Prompt:
Gather every line below that contains the word "next" and copy each one out in full. Case counts, so a line matches only if the letters are the same case.

** Opening Record set block **

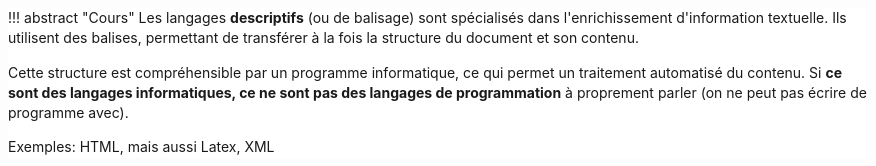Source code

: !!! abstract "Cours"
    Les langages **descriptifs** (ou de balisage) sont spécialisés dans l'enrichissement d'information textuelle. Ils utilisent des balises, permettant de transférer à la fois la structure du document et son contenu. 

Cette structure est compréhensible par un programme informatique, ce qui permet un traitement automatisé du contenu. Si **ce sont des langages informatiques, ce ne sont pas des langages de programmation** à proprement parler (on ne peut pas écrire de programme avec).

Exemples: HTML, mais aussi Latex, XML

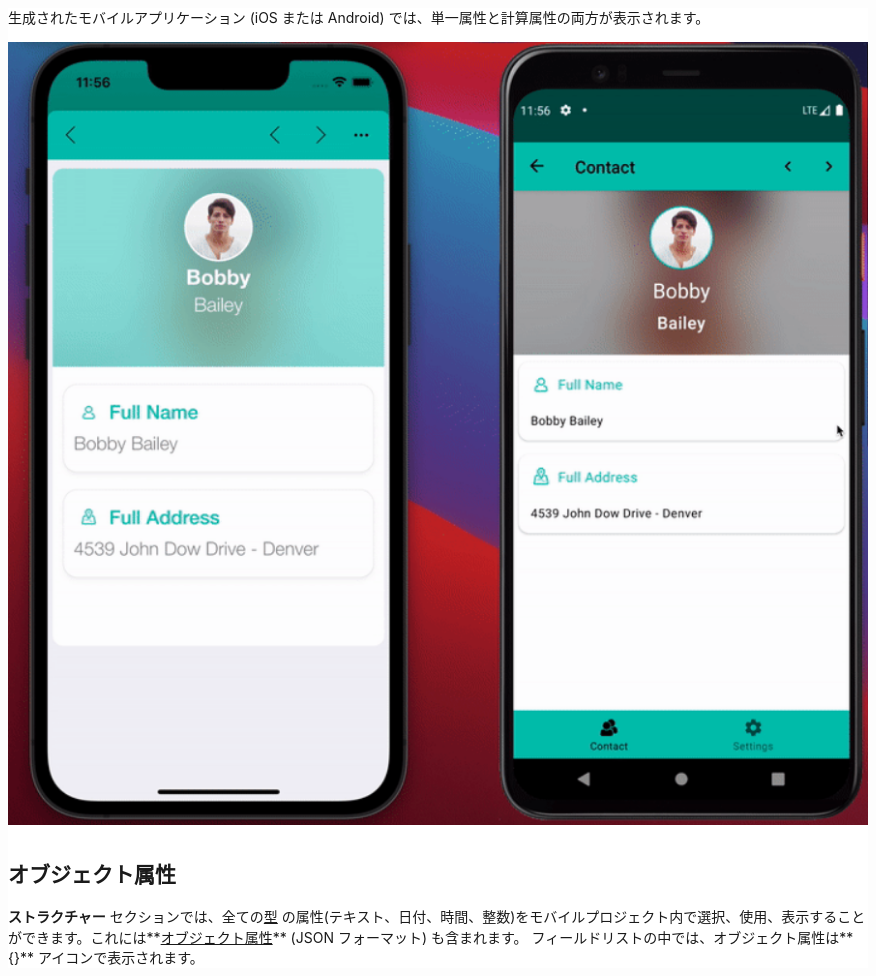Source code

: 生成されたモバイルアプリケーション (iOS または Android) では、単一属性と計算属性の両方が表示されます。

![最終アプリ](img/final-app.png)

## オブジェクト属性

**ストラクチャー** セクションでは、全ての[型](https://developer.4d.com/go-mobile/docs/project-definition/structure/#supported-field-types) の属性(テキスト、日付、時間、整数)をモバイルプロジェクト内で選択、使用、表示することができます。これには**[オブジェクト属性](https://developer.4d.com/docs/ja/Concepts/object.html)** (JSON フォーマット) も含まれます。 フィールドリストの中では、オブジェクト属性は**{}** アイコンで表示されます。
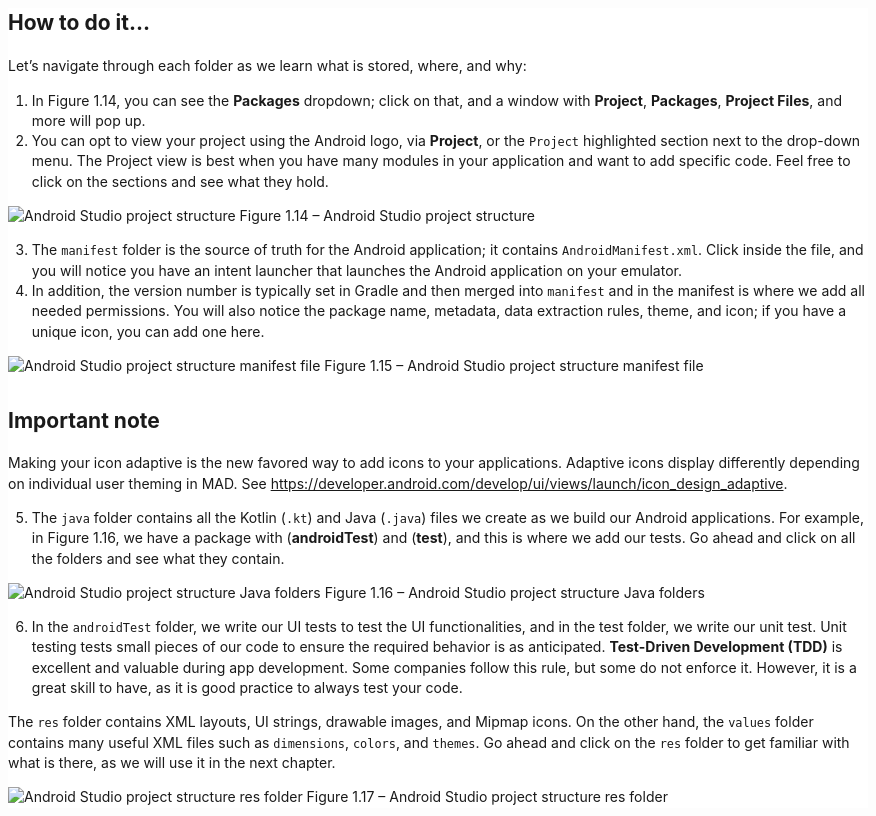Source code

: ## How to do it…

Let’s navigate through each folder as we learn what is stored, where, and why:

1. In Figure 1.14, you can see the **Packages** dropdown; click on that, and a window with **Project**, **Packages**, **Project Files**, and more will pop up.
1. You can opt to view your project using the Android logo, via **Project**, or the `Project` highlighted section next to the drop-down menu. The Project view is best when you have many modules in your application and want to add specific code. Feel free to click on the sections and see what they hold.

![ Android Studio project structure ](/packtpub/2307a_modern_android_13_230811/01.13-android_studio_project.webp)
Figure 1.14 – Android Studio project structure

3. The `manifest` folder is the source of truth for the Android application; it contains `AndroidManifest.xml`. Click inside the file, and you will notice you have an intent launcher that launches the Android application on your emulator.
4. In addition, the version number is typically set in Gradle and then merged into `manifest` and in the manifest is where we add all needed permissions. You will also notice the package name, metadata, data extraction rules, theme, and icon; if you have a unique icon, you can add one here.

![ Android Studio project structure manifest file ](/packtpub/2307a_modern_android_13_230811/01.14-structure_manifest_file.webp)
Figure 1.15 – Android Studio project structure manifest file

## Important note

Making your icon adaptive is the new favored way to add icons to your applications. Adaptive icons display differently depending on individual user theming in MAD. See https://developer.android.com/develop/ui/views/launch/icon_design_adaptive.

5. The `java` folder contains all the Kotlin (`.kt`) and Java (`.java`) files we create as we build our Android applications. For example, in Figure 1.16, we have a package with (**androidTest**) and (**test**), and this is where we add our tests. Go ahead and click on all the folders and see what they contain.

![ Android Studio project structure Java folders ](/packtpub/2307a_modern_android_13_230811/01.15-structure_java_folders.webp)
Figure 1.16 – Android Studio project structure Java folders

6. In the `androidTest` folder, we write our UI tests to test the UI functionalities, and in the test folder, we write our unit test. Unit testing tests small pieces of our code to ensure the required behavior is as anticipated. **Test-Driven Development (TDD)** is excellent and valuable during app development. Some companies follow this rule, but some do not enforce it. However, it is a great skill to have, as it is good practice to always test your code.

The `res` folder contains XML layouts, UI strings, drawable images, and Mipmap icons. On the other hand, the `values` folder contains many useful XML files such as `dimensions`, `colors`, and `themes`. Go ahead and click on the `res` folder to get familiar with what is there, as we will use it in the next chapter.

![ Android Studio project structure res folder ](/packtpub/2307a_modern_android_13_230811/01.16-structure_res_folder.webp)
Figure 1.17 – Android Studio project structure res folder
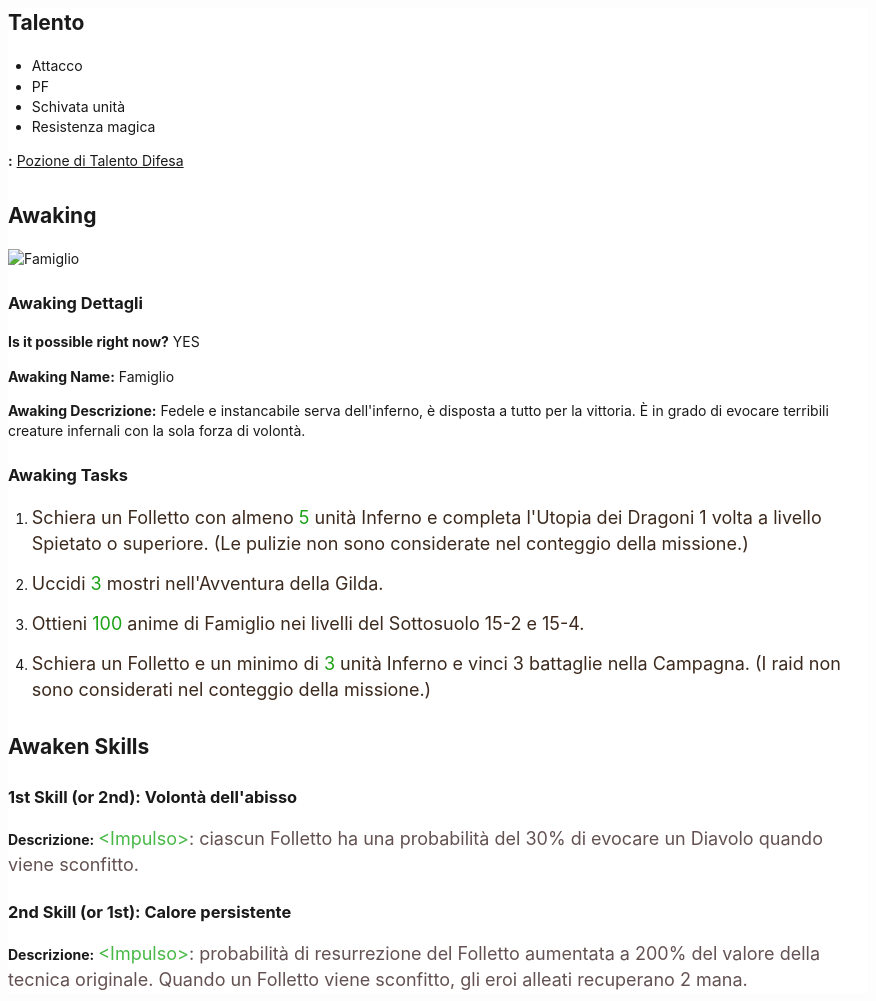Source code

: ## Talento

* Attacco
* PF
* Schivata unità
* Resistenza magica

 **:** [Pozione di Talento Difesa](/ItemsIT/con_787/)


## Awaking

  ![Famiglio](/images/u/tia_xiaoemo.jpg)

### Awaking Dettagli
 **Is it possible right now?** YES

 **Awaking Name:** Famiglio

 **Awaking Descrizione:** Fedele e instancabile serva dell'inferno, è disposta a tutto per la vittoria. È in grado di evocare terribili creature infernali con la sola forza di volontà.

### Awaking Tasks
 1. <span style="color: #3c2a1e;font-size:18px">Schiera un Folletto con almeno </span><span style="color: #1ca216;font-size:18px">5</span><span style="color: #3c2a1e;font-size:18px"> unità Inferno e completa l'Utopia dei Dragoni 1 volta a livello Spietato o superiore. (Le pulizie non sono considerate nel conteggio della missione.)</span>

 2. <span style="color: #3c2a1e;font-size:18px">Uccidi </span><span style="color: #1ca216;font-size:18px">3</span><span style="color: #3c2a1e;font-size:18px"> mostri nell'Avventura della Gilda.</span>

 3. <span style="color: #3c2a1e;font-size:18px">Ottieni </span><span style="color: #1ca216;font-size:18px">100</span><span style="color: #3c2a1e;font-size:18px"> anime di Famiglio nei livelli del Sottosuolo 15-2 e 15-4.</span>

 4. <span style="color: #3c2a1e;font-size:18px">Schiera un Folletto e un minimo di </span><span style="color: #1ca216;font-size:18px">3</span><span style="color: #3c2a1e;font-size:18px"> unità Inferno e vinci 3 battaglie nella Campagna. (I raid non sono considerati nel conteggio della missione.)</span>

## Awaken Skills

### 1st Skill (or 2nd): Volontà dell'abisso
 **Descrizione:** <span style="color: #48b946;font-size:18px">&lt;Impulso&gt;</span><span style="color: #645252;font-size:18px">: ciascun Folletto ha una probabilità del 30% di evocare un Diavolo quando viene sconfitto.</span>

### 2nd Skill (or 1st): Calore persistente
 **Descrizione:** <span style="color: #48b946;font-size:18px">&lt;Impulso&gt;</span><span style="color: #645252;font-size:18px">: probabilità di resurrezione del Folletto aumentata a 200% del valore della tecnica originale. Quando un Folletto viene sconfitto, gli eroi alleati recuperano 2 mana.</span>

** Closing Record set block **

Exercise result:
1. You can opt to view your project using the Android logo, via **Project**, or the `Project` highlighted section next to the drop-down menu. The Project view is best when you have many modules in your application and want to add specific code. Feel free to click on the sections and see what they hold.
The `res` folder contains XML layouts, UI strings, drawable images, and Mipmap icons. On the other hand, the `values` folder contains many useful XML files such as `dimensions`, `colors`, and `themes`. Go ahead and click on the `res` folder to get familiar with what is there, as we will use it in the next chapter.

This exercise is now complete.